Rose opened her mouth. All the scorn that burned in her longed to flow out, but she knew none of them would listen. They might even laugh. She turned to the group of whispering servants.
“Mary, pack a bag. I shall leave here to-ni
ght.”
Chapter XV
JOHN was told to be out on the day they moved his study furnishings to Swan. He spent the time in a state of irritation. He hated people fiddling about in his study. He had a lot of worthless treasures that he considered he could not work without. He had not liked to suggest special care should be taken of so childish a collection, but it fussed him to think they were being mislaid. That box with odds and ends of sealing wax, he ought to have packed it himself. Some idiot was sure to throw it away. The paper clips, some of them might be on the carpet; those men would be sure to think they were no good, not knowing how difficult that sort were to get. All his pencils. No mere workman could be expected to understand the excellences of that collection of pencils. There were countless other little things he would hate to lose, and there were of course the legitimate things which he was expected to worry about: his papers, his reference books and his manuscripts. Caroline said “Don’t worry, dear. I will see that nothing is disturbed.” This was in itself a worrying statement. Obviously things must be disturbed, the only question was how much?
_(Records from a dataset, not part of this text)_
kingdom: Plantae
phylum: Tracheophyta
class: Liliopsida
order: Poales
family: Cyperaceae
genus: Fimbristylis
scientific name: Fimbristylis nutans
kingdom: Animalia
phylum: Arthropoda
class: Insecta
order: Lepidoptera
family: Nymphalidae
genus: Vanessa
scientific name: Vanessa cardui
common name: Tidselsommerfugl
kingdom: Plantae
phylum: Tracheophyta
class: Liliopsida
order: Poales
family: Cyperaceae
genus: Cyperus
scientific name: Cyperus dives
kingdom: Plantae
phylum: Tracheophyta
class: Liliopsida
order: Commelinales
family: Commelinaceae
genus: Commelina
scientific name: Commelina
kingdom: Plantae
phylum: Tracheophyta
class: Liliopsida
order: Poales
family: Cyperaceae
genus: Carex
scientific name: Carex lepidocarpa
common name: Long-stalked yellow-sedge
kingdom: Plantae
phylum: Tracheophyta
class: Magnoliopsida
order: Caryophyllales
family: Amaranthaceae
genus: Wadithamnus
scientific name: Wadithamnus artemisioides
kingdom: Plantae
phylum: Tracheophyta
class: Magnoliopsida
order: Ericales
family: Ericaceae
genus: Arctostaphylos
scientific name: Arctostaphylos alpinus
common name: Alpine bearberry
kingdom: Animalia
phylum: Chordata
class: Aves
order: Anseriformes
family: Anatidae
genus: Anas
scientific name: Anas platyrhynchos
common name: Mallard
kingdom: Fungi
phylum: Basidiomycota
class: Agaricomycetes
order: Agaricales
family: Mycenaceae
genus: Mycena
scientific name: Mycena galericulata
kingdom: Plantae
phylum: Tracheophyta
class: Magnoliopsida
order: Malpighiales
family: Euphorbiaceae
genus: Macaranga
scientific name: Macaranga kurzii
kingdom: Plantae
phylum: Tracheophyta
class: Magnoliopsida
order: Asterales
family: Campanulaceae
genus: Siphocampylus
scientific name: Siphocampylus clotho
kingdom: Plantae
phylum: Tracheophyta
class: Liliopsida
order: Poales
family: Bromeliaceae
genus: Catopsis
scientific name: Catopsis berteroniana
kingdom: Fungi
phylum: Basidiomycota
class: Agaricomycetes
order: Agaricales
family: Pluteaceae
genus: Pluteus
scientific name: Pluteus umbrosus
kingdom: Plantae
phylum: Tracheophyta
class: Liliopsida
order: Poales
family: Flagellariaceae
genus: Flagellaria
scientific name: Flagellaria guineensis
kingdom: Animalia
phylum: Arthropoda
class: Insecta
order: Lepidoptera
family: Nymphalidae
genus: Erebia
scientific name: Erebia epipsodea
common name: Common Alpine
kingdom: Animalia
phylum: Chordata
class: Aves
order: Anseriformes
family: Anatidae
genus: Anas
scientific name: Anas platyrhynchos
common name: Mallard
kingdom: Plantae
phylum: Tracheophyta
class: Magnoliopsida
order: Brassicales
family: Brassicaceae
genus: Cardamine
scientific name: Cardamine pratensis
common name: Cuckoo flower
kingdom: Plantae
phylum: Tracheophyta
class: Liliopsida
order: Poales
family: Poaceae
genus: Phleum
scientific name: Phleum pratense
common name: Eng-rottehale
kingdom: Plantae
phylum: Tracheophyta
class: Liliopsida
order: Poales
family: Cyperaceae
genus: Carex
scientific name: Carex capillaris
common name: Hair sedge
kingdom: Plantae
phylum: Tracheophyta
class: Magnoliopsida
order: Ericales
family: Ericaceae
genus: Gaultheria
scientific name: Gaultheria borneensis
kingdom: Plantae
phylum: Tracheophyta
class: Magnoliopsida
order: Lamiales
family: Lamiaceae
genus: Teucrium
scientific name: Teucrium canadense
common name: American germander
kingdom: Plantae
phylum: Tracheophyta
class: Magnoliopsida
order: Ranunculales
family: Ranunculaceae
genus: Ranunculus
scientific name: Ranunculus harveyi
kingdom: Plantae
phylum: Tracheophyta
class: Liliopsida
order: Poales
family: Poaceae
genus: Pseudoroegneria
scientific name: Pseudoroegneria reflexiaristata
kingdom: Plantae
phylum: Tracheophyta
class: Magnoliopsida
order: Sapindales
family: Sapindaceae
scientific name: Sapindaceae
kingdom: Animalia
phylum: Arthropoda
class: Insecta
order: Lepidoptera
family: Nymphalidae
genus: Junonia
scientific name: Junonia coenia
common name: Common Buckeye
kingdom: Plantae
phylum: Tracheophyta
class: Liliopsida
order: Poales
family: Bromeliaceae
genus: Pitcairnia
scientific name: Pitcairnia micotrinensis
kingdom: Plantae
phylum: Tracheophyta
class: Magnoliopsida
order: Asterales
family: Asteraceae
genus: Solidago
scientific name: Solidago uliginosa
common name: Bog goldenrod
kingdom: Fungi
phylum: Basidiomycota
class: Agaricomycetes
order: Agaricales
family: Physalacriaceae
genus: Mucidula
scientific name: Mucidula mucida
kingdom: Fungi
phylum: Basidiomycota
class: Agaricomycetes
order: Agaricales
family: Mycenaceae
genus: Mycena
He arrived at Swan half an hour before he had been told to be there. He saw nobody in the hall, and very quietly crept to his study. He looked round; then he walked round, giving a close examination. Caroline had not made a stupid promise. She had kept it. The study was a replica of the one he had left that morning. Everything was in order, even his pen lying as he had left it across his blotter. On the corner of his desk was a small pile of clips evidently found on the old carpet. He stood there studying all the trouble taken on his behalf and was furious. He could see his things had been moved as if they were the crown jewels, his day of fretting had been about nothing, and he now realised he had wanted things to be wrong, he had wanted to be able to storm and talk about inefficiency.